Do’s and Dont’s of Trap-Neuter-Return of Neighborhood Cats

neighborhood cats

About 50 percent of kittens who are born outside die from predators and illnesses, and the majority of kittens in the shelter system are from neighborhood cats. Fixed cats are less likely to roam, less likely to cross roads, less likely to wander into dangerous or unwanted territory. That’s why it’s important for neighborhood cats to be spayed or neutered before they reproduce and add to the animal overpopulation. But before you do, take heed of these trap-neuter-return do’s and don’ts provided by Pet Community Center’s Feline Fix Manager.

Don’t wait. Whatever day it is, that’s the day you should trap and fix the cat, says Beth DeMonbreun, Feline Fix Manager of Pet Community Center. She says people are hesitant to trap in the winter because of the temperature, but it’s actually logistically easier because you’re not having to worry about the care of newborn kittens. But there are benefits to trapping at all times of the year.

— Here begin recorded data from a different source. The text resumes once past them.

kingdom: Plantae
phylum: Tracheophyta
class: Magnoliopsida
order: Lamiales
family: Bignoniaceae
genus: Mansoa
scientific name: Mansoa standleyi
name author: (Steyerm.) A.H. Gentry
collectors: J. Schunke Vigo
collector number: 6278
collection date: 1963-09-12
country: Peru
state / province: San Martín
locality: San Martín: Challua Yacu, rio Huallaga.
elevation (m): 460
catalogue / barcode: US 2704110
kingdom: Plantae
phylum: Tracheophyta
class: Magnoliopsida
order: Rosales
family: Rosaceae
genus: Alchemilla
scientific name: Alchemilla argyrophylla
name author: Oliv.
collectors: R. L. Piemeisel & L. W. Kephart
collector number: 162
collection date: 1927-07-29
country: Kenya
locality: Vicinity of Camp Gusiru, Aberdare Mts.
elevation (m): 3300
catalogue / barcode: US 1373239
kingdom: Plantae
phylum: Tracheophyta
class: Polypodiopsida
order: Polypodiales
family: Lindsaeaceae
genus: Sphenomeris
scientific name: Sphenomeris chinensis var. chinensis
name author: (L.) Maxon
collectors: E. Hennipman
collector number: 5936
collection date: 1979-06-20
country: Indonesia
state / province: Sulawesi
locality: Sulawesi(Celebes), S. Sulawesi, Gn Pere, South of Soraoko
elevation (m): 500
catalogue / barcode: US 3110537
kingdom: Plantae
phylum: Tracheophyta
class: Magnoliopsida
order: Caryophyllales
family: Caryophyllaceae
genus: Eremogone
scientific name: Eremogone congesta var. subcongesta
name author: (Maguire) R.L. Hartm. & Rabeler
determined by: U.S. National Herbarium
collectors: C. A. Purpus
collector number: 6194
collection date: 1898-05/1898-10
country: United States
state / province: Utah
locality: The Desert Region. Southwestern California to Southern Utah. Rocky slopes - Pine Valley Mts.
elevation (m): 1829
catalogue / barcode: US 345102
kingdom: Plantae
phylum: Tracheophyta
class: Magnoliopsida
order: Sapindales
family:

Don’t ever grab a cat unless it’s one of those that comes up in your lap and you pet it all the time and you’ve picked it up before. If there’s any question, the best route would be to use a trap.

Do use a trap.¬† A humane trap is just like a carrier except the door shuts on its own. Nothing scary about it. It’s just a box with a door that shuts behind the cat. The other benefit is you don’t have to be around when the cat gets caught. Pet Community Center offers free traps (one per cat) and will show you how to use it.

Do trap as many neighborhood cats as you can over a two to three day period. Because once you start to release the fixed cats, if you set the trap out again, you’ve got a 50 percent chance of catching the same cats.

Do keep the cats in a temperature-controlled enclosed  area from the time you trap them until 24 hours after surgery to protect them, because they can get hurt from wild animals.